I am sure that, like me, many of you will be tired of hearing all those ICT managers saying that they are, oh, so focused on their customers and that their major occupation is listening to what they want.
Even if we give them the benefit of the doubt and accept that they really may be doing this, these customer-focused exercises seldom produce anything that demonstrates the fact. They always seem to come up with the most complex price plans; with bundles that don’t suit me; and with devices that are classic examples of user-unfriendliness.
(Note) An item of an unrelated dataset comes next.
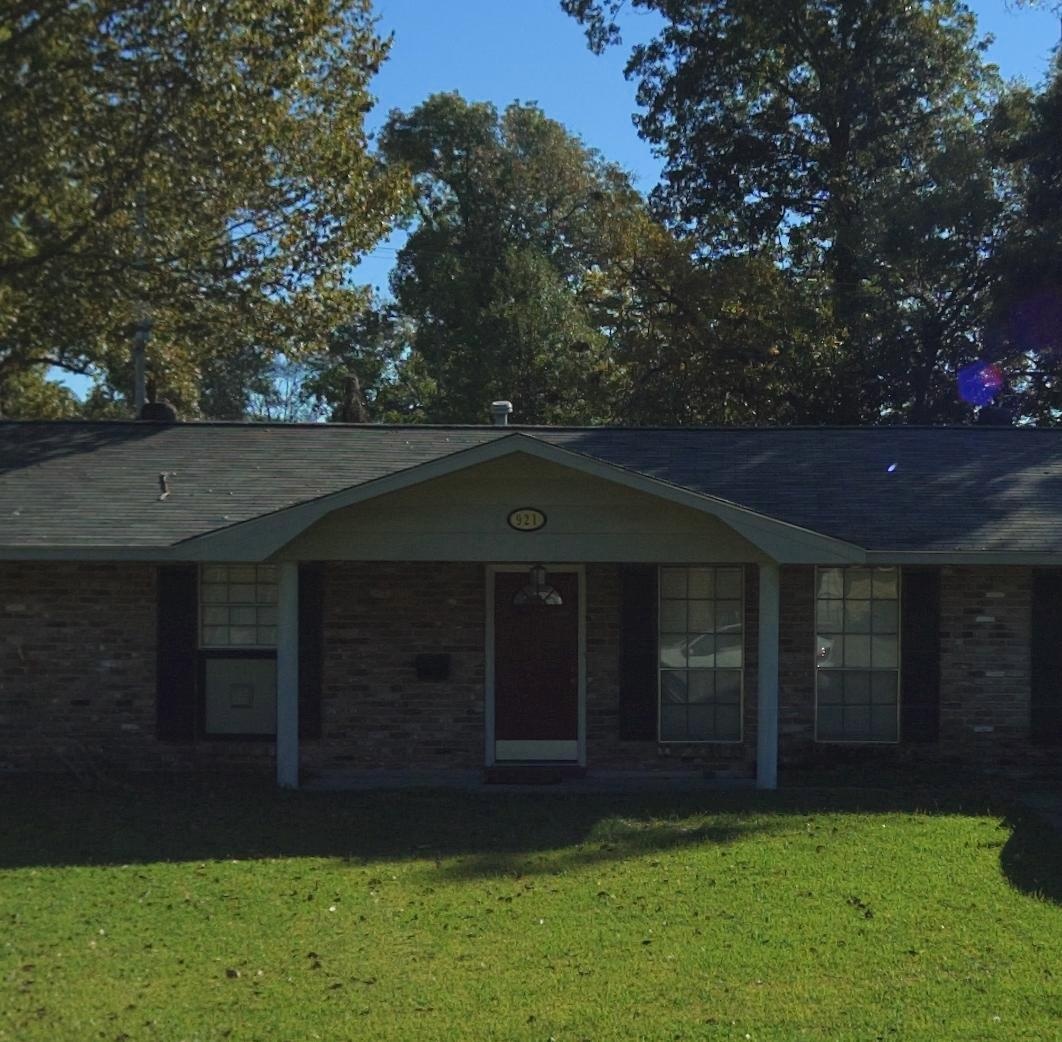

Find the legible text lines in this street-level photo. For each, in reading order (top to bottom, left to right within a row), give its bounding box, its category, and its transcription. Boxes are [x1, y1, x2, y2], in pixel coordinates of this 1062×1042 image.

Just some of the issues that come to my mind …..
• Providing a mobile call plan that really delivers me the best service for what I want – we estimate that the failure of the industry to provide such customer services nets them 10%-15% in additional revenue, since nobody is actually able to find the best plan. There might be a conflict of interest here with true customer service.
• Installing new services on our PCs, mobile phones, iPods, etc. They all say that their devices (with that new program or update) are extremely simple, yet the consensus is that it is very likely they will not work first time, leaving you with a problem to sort out. And, while I am happy to pay for a service to do this for me, most of the time that service is simply not available.
• Vendors’ features, not my features. True, most devices I own have over a thousand features – perhaps, who knows, even the ones I need. But, unless you are a teenager, what hope do you have of finding them? Why can’t they be delivered pre-set with ‘my’ applications? This is one of the key reasons data services on mobile phones are not seen to be user-friendly, and therefore are not used.
• Supporting customers’ Internet connections when they are attacked by a virus. For most users this is a traumatic experience, as their providers leave it up to the customer to sort out the mess.
• Simplifying the myriad wires connecting VCRs, DVDs, digital TV and pay TV receivers and surround sound. If you have more than three or four devices it is likely that you won’t be able to manage the cable forest at the back of the home ‘entertainment’ set-up.
• No outages – of several hours, several minutes, or even several seconds. This is particularly relevant when trying to obtain an Internet connection, a dial tone, or when trying to record your favourite show on your DVR.
• The curse of bundles. Give me the choice to select my own bundle of triple play or pay TV services.
• Feel free to add your own customer service wishes to this list.